RECORDS SUPPLIED section start

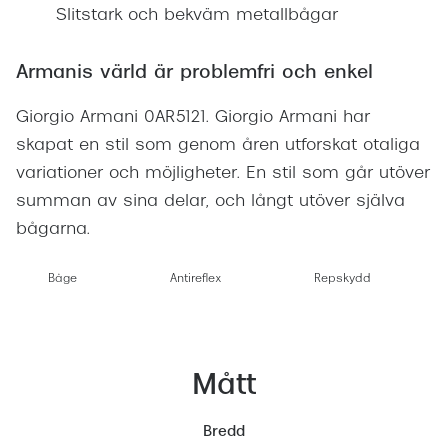
Slitstark och bekväm metallbågar
Armanis värld är problemfri och enkel
Giorgio Armani 0AR5121. Giorgio Armani har
skapat en stil som genom åren utforskat otaliga
variationer och möjligheter. En stil som går utöver
summan av sina delar, och långt utöver själva
bågarna.
Båge
Antireflex
Repskydd
Mått
Bredd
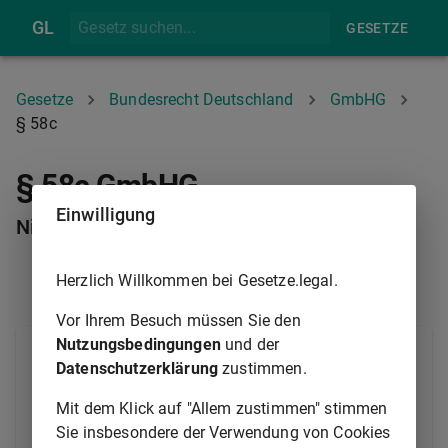
GL
GESETZE
Gesetze
Bundesrecht Deutschland
GmbHG
§ 58c
§ 58c GmbHG
Einwilligung
Nichteintritt angenommener Verluste
Herzlich Willkommen bei Gesetze.legal.
§ 58B
§ 58D
Vor Ihrem Besuch müssen Sie den
Nutzungsbedingungen
und der
Ergibt sich bei Aufstellung der Jahresbilanz für das
Datenschutzerklärung
zustimmen.
Geschäftsjahr, in dem der Beschluß über die
Kapitalherabsetzung gefaßt wurde, oder für eines der
Mit dem Klick auf "Allem zustimmen" stimmen
beiden folgenden Geschäftsjahre, daß
Sie insbesondere der Verwendung von Cookies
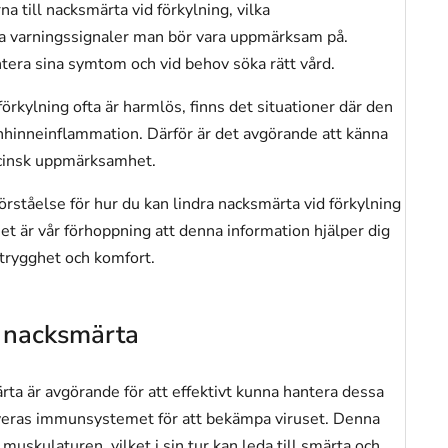
a till nacksmärta vid förkylning, vilka
lka varningssignaler man bör vara uppmärksam på.
tera sina symtom och vid behov söka rätt vård.
förkylning ofta är harmlös, finns det situationer där den
ärnhinneinflammation. Därför är det avgörande att känna
icinsk uppmärksamhet.
rståelse för hur du kan lindra nacksmärta vid förkylning
t är vår förhoppning att denna information hjälper dig
trygghet och komfort.
 nacksmärta
ta är avgörande för att effektivt kunna hantera dessa
iveras immunsystemet för att bekämpa viruset. Denna
uskulaturen, vilket i sin tur kan leda till smärta och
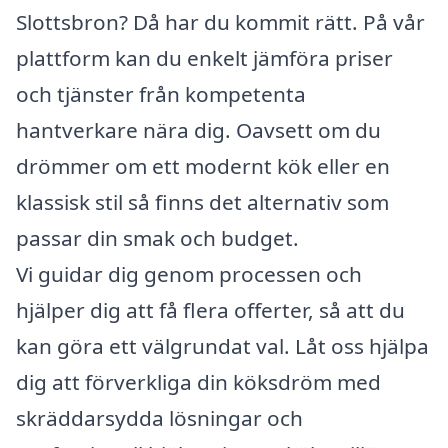
Slottsbron? Då har du kommit rätt. På vår
plattform kan du enkelt jämföra priser
och tjänster från kompetenta
hantverkare nära dig. Oavsett om du
drömmer om ett modernt kök eller en
klassisk stil så finns det alternativ som
passar din smak och budget.
Vi guidar dig genom processen och
hjälper dig att få flera offerter, så att du
kan göra ett välgrundat val. Låt oss hjälpa
dig att förverkliga din köksdröm med
skräddarsydda lösningar och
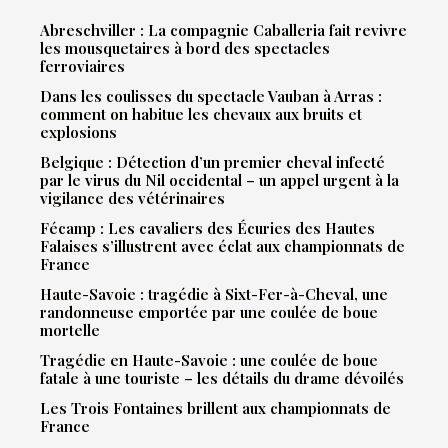
Abreschviller : La compagnie Caballeria fait revivre
les mousquetaires à bord des spectacles
ferroviaires
Dans les coulisses du spectacle Vauban à Arras :
comment on habitue les chevaux aux bruits et
explosions
Belgique : Détection d’un premier cheval infecté
par le virus du Nil occidental – un appel urgent à la
vigilance des vétérinaires
Fécamp : Les cavaliers des Écuries des Hautes
Falaises s’illustrent avec éclat aux championnats de
France
Haute-Savoie : tragédie à Sixt-Fer-à-Cheval, une
randonneuse emportée par une coulée de boue
mortelle
Tragédie en Haute-Savoie : une coulée de boue
fatale à une touriste – les détails du drame dévoilés
Les Trois Fontaines brillent aux championnats de
France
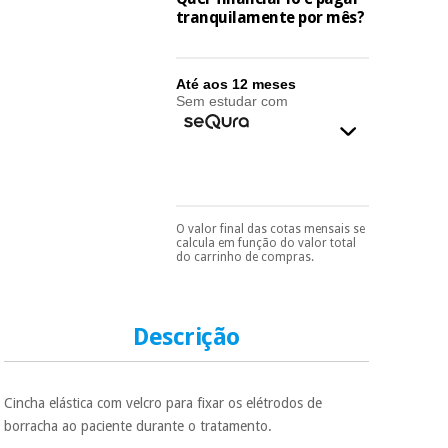
essencial
tranquilamente por mês?
para
Fisaude
Desportos
coronavirus
Aluguer
e jogos
Até aos 12 meses
Sem estudar com
Vestuário
Aerobic,
sanitário
fitness e
pilates
Veterinária
Desportos
Ortopedia
O valor final das cotas mensais se
e jogos
Pode escolhê-lo no final
calcula em função do valor total
do processo de compra,
do carrinho de compras.
ao escolher o método de
Instrumental
pagamento.
Só
cirúrgico
Vestuário
precisará do seu
(liquidação)
documento de
sanitário
identificação,
Descrição
número de
telemóvel e número
Veterinária
de cartão.
Cincha elástica com velcro para fixar os elétrodos de
É gratuito para si
borracha ao paciente durante o tratamento.
porque a SeQura
Ortopedia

RECORDS SUPPLIED section end

**REQUIRED ACTION:** Write the entries out again word for word. Omit all pictures from them.

**OUTPUT FOR THIS EXERCISE:**
Slitstark och bekväm metallbågar
Armanis värld är problemfri och enkel
Giorgio Armani 0AR5121. Giorgio Armani har
skapat en stil som genom åren utforskat otaliga
variationer och möjligheter. En stil som går utöver
summan av sina delar, och långt utöver själva
bågarna.
Båge
Antireflex
Repskydd
Mått
Bredd
GL
GESETZE
Gesetze
Bundesrecht Deutschland
GmbHG
§ 58c
§ 58c GmbHG
Einwilligung
Nichteintritt angenommener Verluste
Herzlich Willkommen bei Gesetze.legal.
§ 58B
§ 58D
Vor Ihrem Besuch müssen Sie den
Nutzungsbedingungen
und der
Ergibt sich bei Aufstellung der Jahresbilanz für das
Datenschutzerklärung
zustimmen.
Geschäftsjahr, in dem der Beschluß über die
Kapitalherabsetzung gefaßt wurde, oder für eines der
Mit dem Klick auf "Allem zustimmen" stimmen
beiden folgenden Geschäftsjahre, daß
Sie insbesondere der Verwendung von Cookies
a till nacksmärta vid förkylning, vilka
lka varningssignaler man bör vara uppmärksam på.
tera sina symtom och vid behov söka rätt vård.
förkylning ofta är harmlös, finns det situationer där den
ärnhinneinflammation. Därför är det avgörande att känna
icinsk uppmärksamhet.
rståelse för hur du kan lindra nacksmärta vid förkylning
t är vår förhoppning att denna information hjälper dig
trygghet och komfort.
 nacksmärta
ta är avgörande för att effektivt kunna hantera dessa
iveras immunsystemet för att bekämpa viruset. Denna
uskulaturen, vilket i sin tur kan leda till smärta och
Slottsbron? Då har du kommit rätt. På vår
plattform kan du enkelt jämföra priser
och tjänster från kompetenta
hantverkare nära dig. Oavsett om du
drömmer om ett modernt kök eller en
klassisk stil så finns det alternativ som
passar din smak och budget.
Vi guidar dig genom processen och
hjälper dig att få flera offerter, så att du
kan göra ett välgrundat val. Låt oss hjälpa
dig att förverkliga din köksdröm med
skräddarsydda lösningar och
Abreschviller : La compagnie Caballeria fait revivre
les mousquetaires à bord des spectacles
ferroviaires
Dans les coulisses du spectacle Vauban à Arras :
comment on habitue les chevaux aux bruits et
explosions
Belgique : Détection d’un premier cheval infecté
par le virus du Nil occidental – un appel urgent à la
vigilance des vétérinaires
Fécamp : Les cavaliers des Écuries des Hautes
Falaises s’illustrent avec éclat aux championnats de
France
Haute-Savoie : tragédie à Sixt-Fer-à-Cheval, une
randonneuse emportée par une coulée de boue
mortelle
Tragédie en Haute-Savoie : une coulée de boue
fatale à une touriste – les détails du drame dévoilés
Les Trois Fontaines brillent aux championnats de
France
essencial
tranquilamente por mês?
para
Fisaude
Desportos
coronavirus
Aluguer
e jogos
Até aos 12 meses
Sem estudar com
Vestuário
Aerobic,
sanitário
fitness e
pilates
Veterinária
Desportos
Ortopedia
O valor final das cotas mensais se
e jogos
Pode escolhê-lo no final
calcula em função do valor total
do processo de compra,
do carrinho de compras.
ao escolher o método de
Instrumental
pagamento.
Só
cirúrgico
Vestuário
precisará do seu
(liquidação)
documento de
sanitário
identificação,
Descrição
número de
telemóvel e número
Veterinária
de cartão.
Cincha elástica com velcro para fixar os elétrodos de
É gratuito para si
borracha ao paciente durante o tratamento.
porque a SeQura
Ortopedia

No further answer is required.